As the saying goes “One man’s trash is another man’s treasure” – not that I’m calling anyone’s customers trash but not every customer is valuable to every business. The trick is to understand why and do what you can to get the most out of all your customers.
So how do you know if a customer is valuable? There are 2 things you first need to define:
1. What is value?
Value is, by definition, the degree of importance that you give something. This can be in a monetary form or the result of some philosophical reasoning. It may be aspects of both. A customer may lose you money but be your biggest brand ambassador, so how much is good PR worth?
2. When is it measured?
Are you interested in how valuable your customer has been to date, or how valuable they will be over the next year? 5 years? 10 years?

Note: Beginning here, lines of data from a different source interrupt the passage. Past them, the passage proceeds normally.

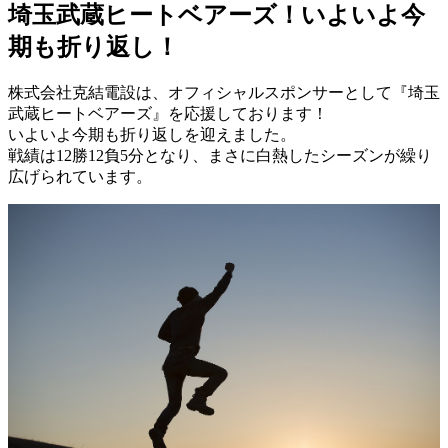
埼玉武蔵ヒートベアーズ！いよいよ今
期も折り返し！
株式会社克結電設は、オフィシャルスポンサーとして『埼玉
武蔵ヒートベアーズ』を応援しております！
いよいよ今期も折り返しを迎えました。
戦績は12勝12負5分となり、まさに白熱したシーズンが繰り
広げられています。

This is where you can begin to think about a customer’s lifetime value (LTV).
What is LTV?
LTV is built around 2 figures; historical and future value. Historical value, the value of a customer to date, is largely dependent on tenure. Future value, the predicted value of a customer for a future time period, relies on the forecasting of both value and churn.

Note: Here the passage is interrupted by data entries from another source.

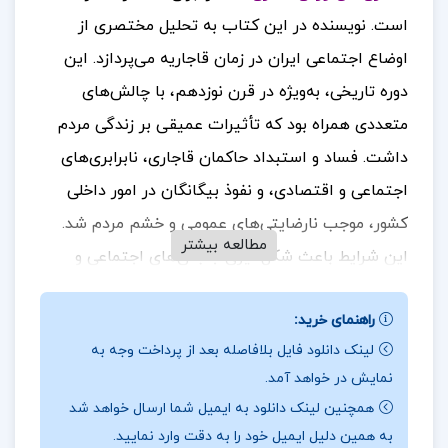
است.
نویسنده در این کتاب به تحلیل مختصری از
اوضاع اجتماعی ایران در زمان قاجاریه می‌پردازد. این
دوره تاریخی، به‌ویژه در قرن نوزدهم، با چالش‌های
متعددی همراه بود که تأثیرات عمیقی بر زندگی مردم
داشت. فساد و استبداد حاکمان قاجاری، نابرابری‌های
اجتماعی و اقتصادی، و نفوذ بیگانگان در امور داخلی
کشور، موجب نارضایتی‌های عمومی و خشم مردم شد.
مطالعه بیشتر
این شرایط باعث شکل‌گیری جنبش‌های اجتماعی و
سیاسی مختلفی گردید که هدف آن‌ها احقاق حقوق
راهنمای خرید:
ملت و مبارزه با ظلم و فساد بود.
برای خرید و دانلود
لینک دانلود فایل بلافاصله بعد از پرداخت وجه به
کتاب های بیشتر همراه
تک پروژه
باشید.
نمایش در خواهد آمد.
نقد کتاب زیر درخت نسترن حق وردی ناصری
همچنین لینک دانلود به ایمیل شما ارسال خواهد شد
به همین دلیل ایمیل خود را به دقت وارد نمایید.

Calculating historical value is pretty straight forward (I am not going to describe this as easy and if you’ve been involved in cost to serve calculations you’ll know why). It doesn’t however involve any complicated data modelling like that required predicting a customer’s future value.
Future value calculations require a set lifetime – even if you want to look at the “true” lifetime of your customer, some customers are so loyal that retention models predict they will never leave. This highly distorts their LTV; in the real world we know they are never going to live to 500 years old, let alone still be a customer! I suggest a maximum of 5 – 10 years, anything more than this and you’re trying to predict a business and customer that may not resemble that of today.
There are many calculations out there for LTV – as long as you follow the basic structure outlined above, you can build in any business rules you like.
LTV calculation example:
A customer has been with the company for the past 3 years and is worth $180 to date. They have a 12 month retention rate of 75%. Their predicted margin for the next 12 months is $100. I want to determine the maximum future value of this customer over the next 5 years.
This example shows that the maximum predicted value is somewhere between 3 and 4 years. The exact value is $128 over a period of 3.48 years. Taking into account their historical value, this gives the customer a LTV of $308.
So get mining and modelling and calculating! That customer that makes you nothing now could be the tortoise that beats the hare.